START Supplied records

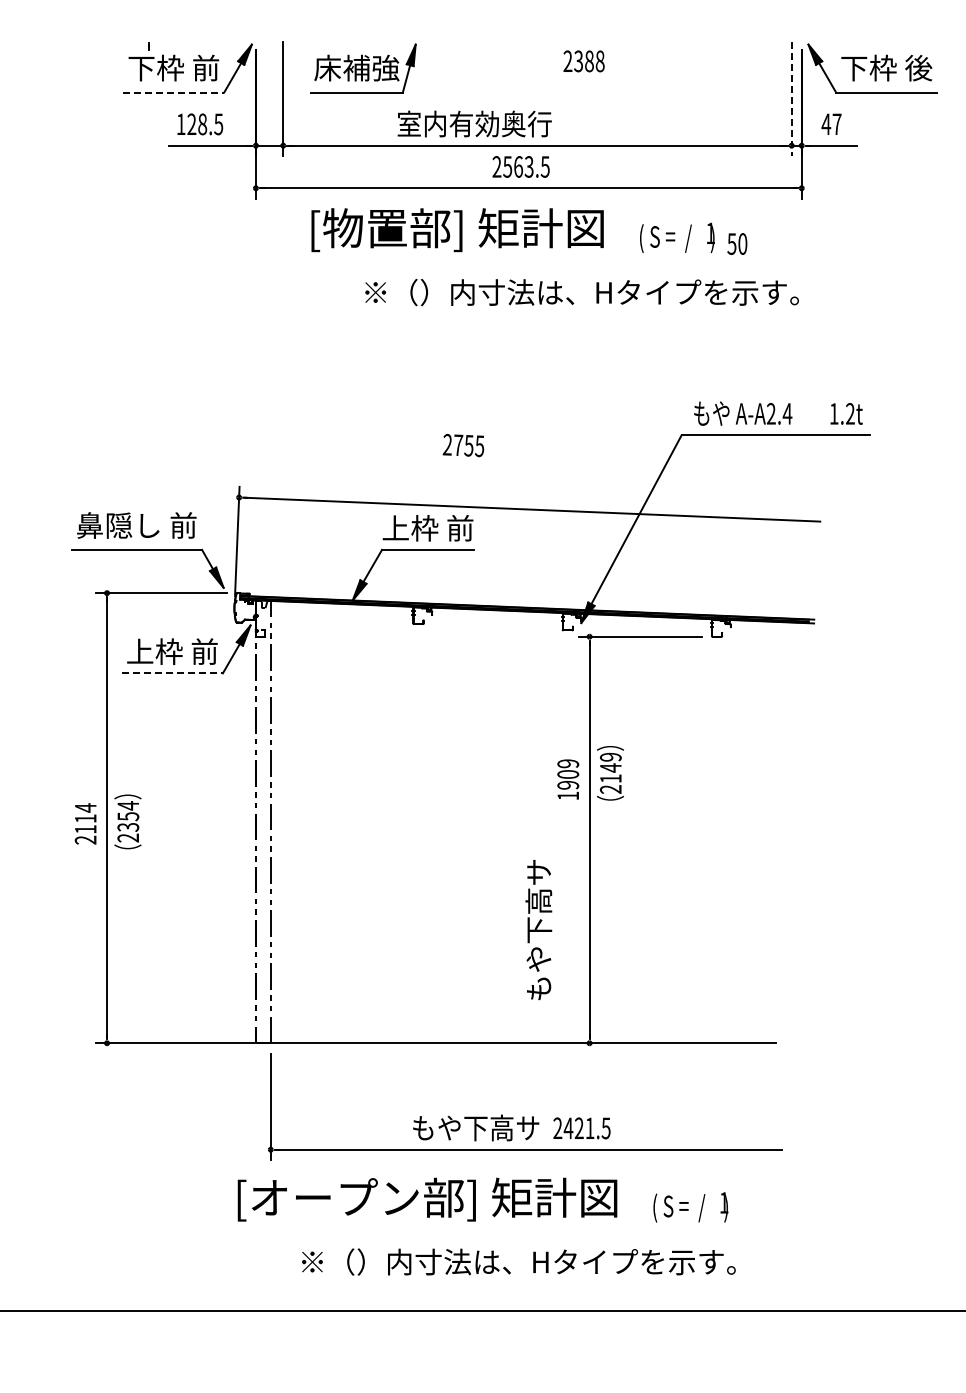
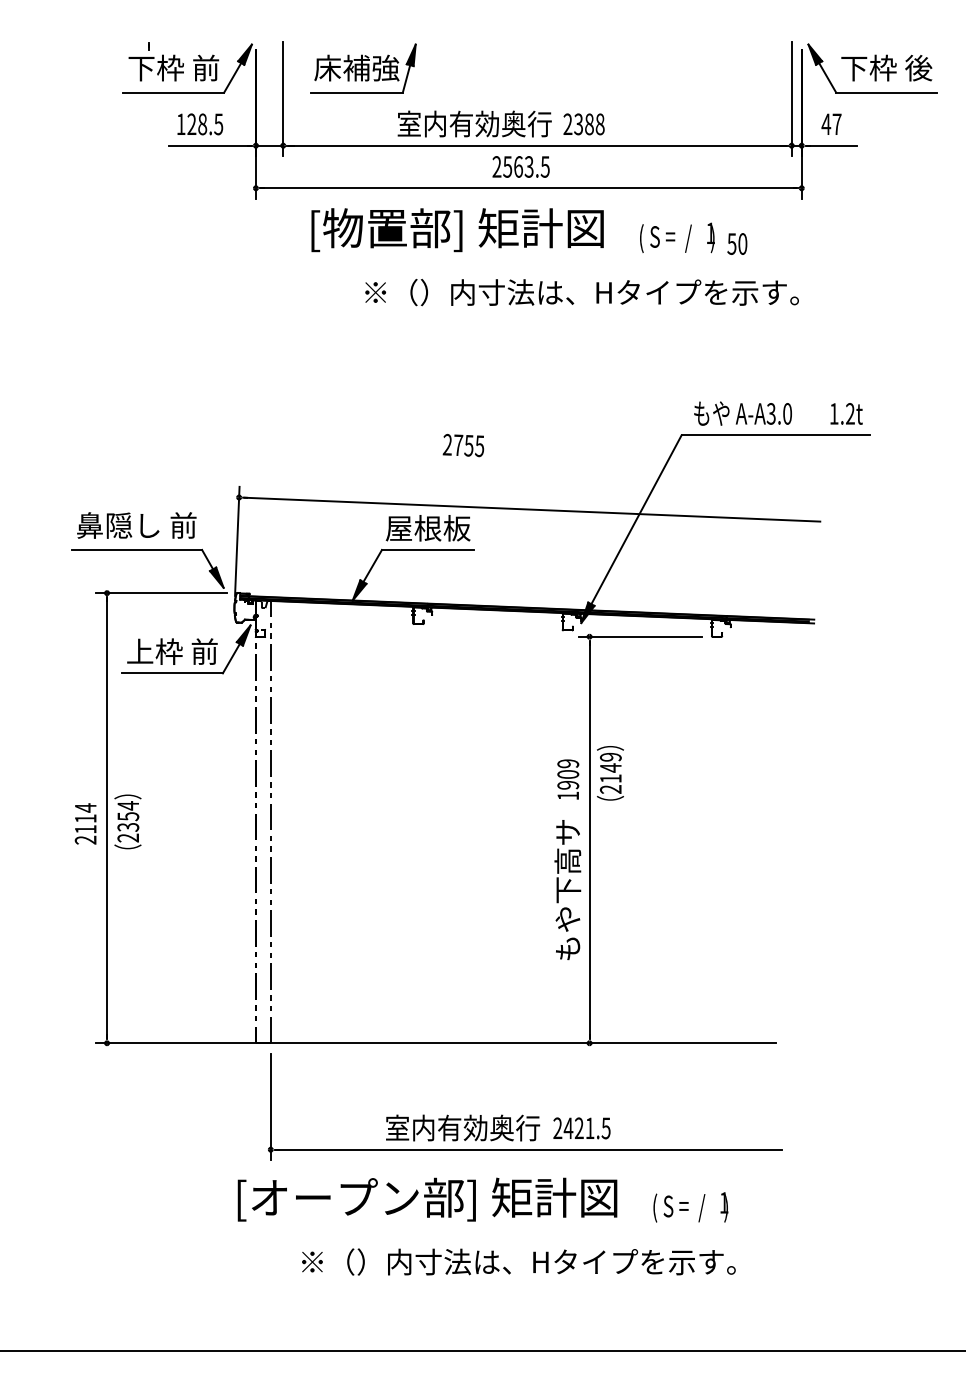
text at (583, 61) position: (583, 61) -> (583, 124)
line at (174, 92): dashed -> solid
line at (791, 99): dashed -> solid
text at (779, 413): A-A2.4 -> A-A3.0
text at (427, 528): 上枠 前 -> 屋根板
line at (173, 673): dashed -> solid
text at (538, 930) position: (538, 930) -> (567, 890)
text at (463, 1127): もや下高サ -> 室内有効奥行
line at (482, 1311) position: (482, 1311) -> (482, 1351)
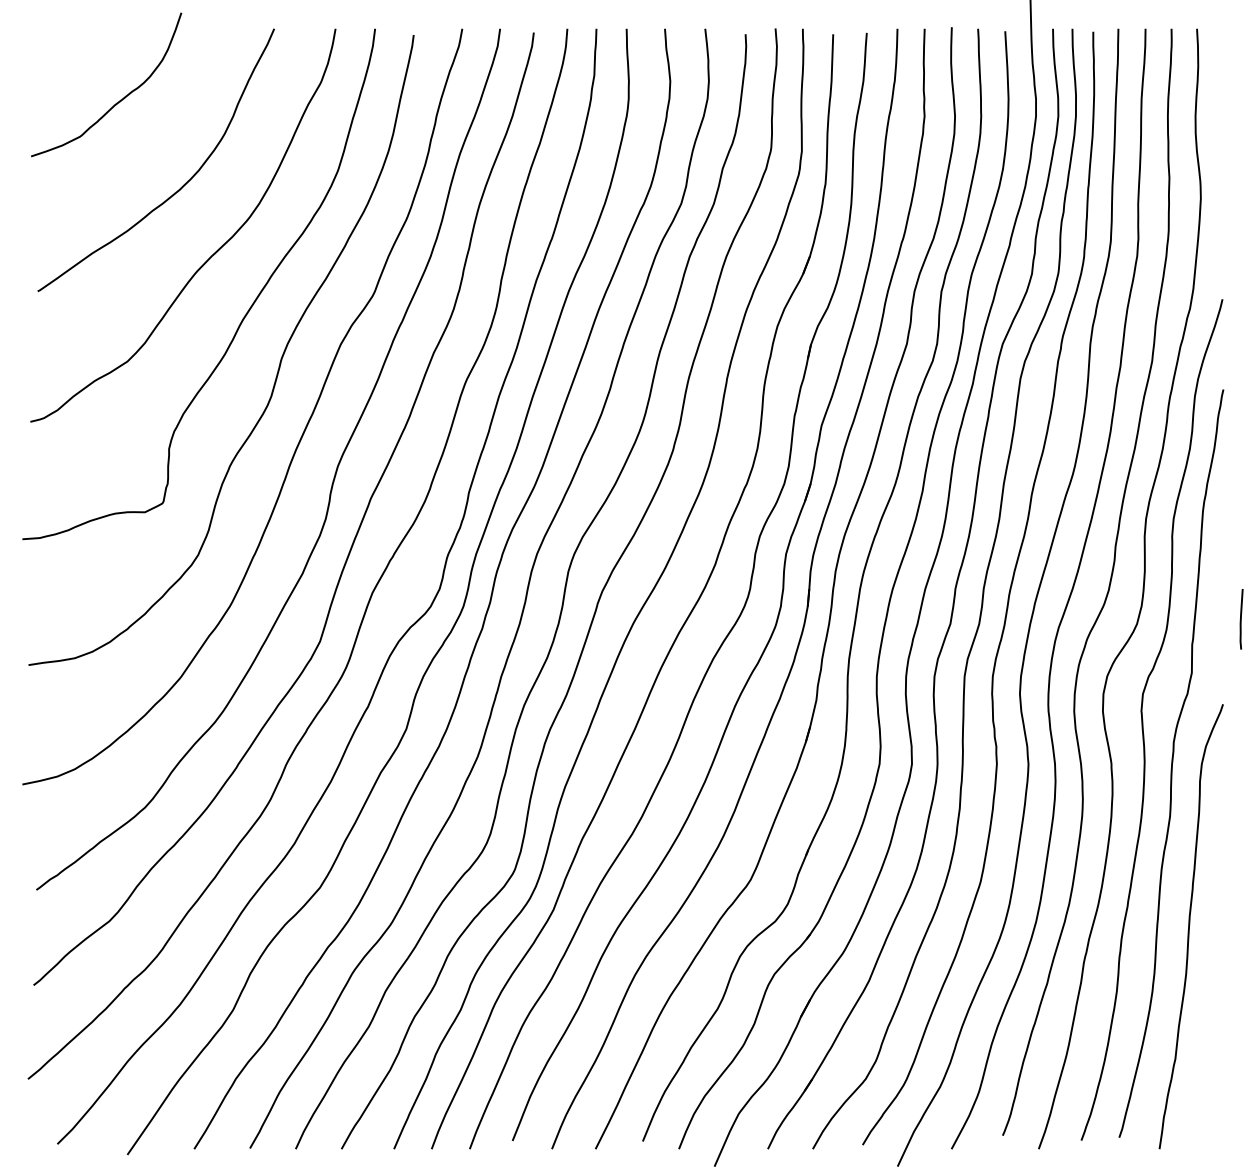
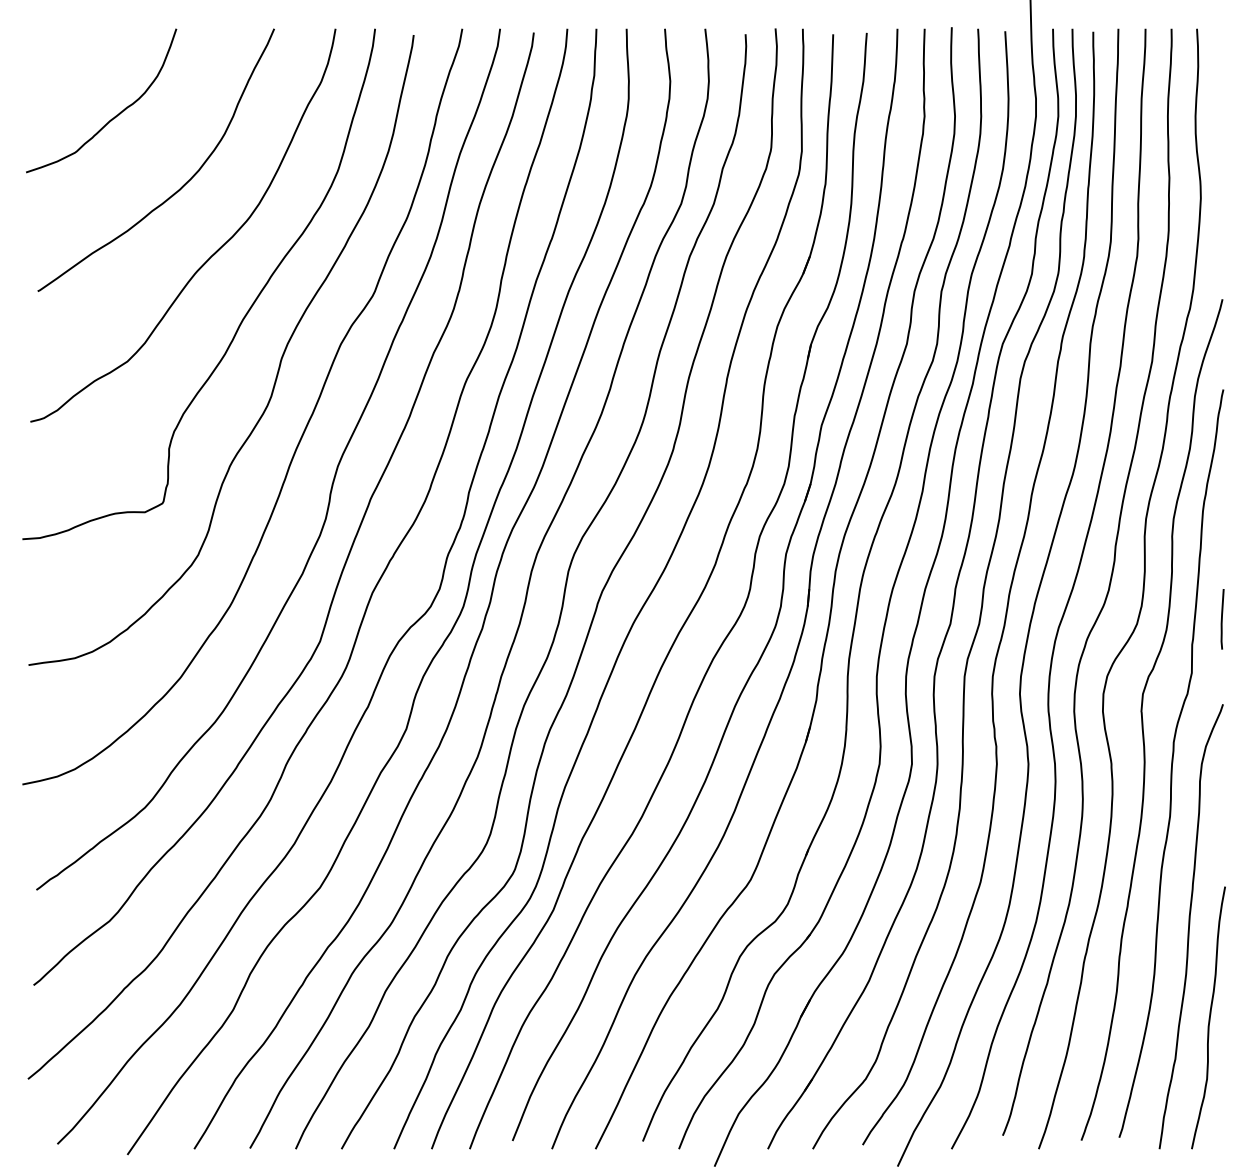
curve at (120, 99) position: (120, 99) -> (115, 115)
line at (1241, 619) position: (1241, 619) -> (1222, 619)
curve at (1209, 1017): none -> present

END Supplied records

# [Exercise aim]
Could you write out the data above again, changing every "dashed" to "broken" and keeping everything else the same? Leave the pictures out.

# [In response]
text at (583, 61) position: (583, 61) -> (583, 124)
line at (174, 92): broken -> solid
line at (791, 99): broken -> solid
text at (779, 413): A-A2.4 -> A-A3.0
text at (427, 528): 上枠 前 -> 屋根板
line at (173, 673): broken -> solid
text at (538, 930) position: (538, 930) -> (567, 890)
text at (463, 1127): もや下高サ -> 室内有効奥行
line at (482, 1311) position: (482, 1311) -> (482, 1351)
curve at (120, 99) position: (120, 99) -> (115, 115)
line at (1241, 619) position: (1241, 619) -> (1222, 619)
curve at (1209, 1017): none -> present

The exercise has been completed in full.